Entonces, el sufrimiento no es el que nos aleja de Dios, sino por el contrario,  asumiendo la condición de Cristo  que padece por medio de la enfermedad y la penitencia nos parecemos (asemejamos)  a El que ama entrañablemente a su Iglesia.  Hoy, con la partida de nuestro hermano Dios nos habla y a cada uno de los que estamos en este templo santo… Nos pregunta: “¿De qué le sirve al hombre ganar el mundo entero si pierde su alma?” (San Mateo XVI, 26). Nos pregunta: “¿Por qué buscan entre los muertos a quien está vivo?” (San Lucas XXIV, 5).
Sí hermanos: Jesús con la muerte de Rodrigo Ignacio nos exhorta a una respuesta que se hace búsqueda inquieta, que en medio de las aguas turbulentas de la sociedad y de nuestra Iglesia, nos invita a apoyarnos con fuerza en la persona de Cristo, verdaderamente presente en este altar en su cuerpo y alma, por lo que no vamos a la deriva en la navegación de la vida, ni la noche de la partida de un ser querido es capaz de extinguir la luz de la fe en la resurrección a la cual el Nuestro Señor nos invita a participar siendo fieles a Aquel que jamás traiciona nuestra esperanza.
San Alberto Hurtado solía recordar una frase que a esta hora nos invita a crecer en la fe: “La vida fue dada para buscar a Dios, la muerte fue dada para encontrar a Dios y la eternidad para poseer a Dios”.
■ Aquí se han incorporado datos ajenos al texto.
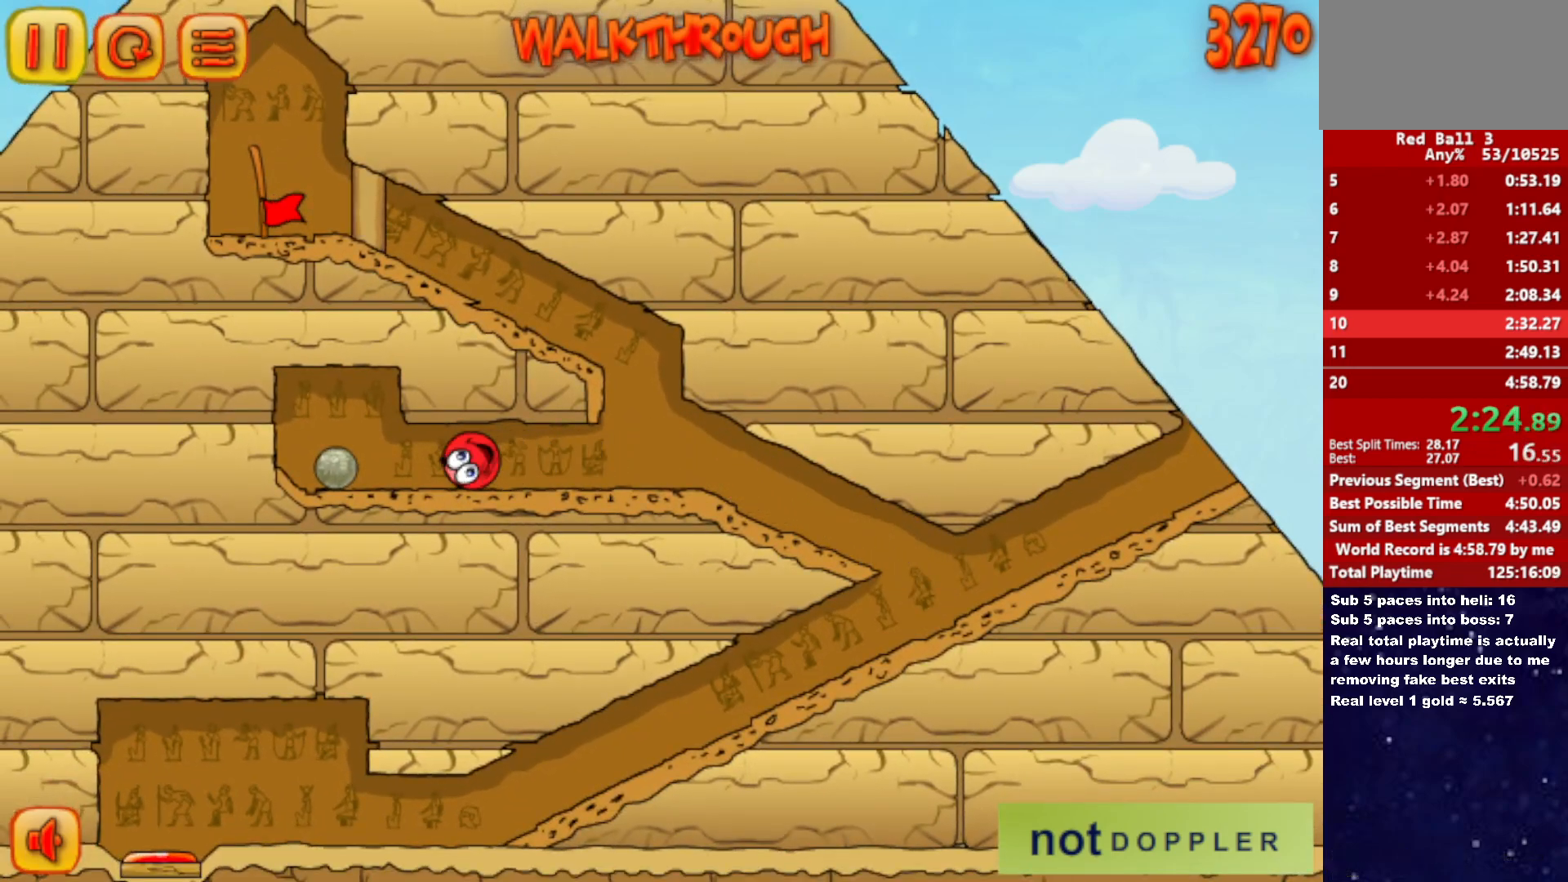
{"keys": ["left"], "events": [[133, "right", "down"], [150, "up", "down"], [167, "left", "up"], [200, "right", "up"], [233, "left", "down"], [233, "up", "up"]]}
Si de algo estamos seguros es que el amor de Dios nunca defrauda, y que Rodrigo Ignacio percibió el cariño y cercanía de su familia llegando a ser el regalón al interior del hogar, con los privilegios que suelen gozar los más pequeños, por esto hoy, se suma una numerosa cantidad de amigos que compartieron la historia de su vida “aquí”, pero que,  también están llamados a ser parte de su vida “allá” donde nos encontraremos con nuestros seres queridos en la presencia del Señor, a quien imploramos hoy,  tenga a bien repetir lo que un día señaló en los Santos Evangelios: “Venid benditos de mi padre al lugar preparados para vosotros desde toda la eternidad…porque estuve enfermo y me visitasteis” (San Mateo XXV, 34). ¡Que Viva Cristo Rey!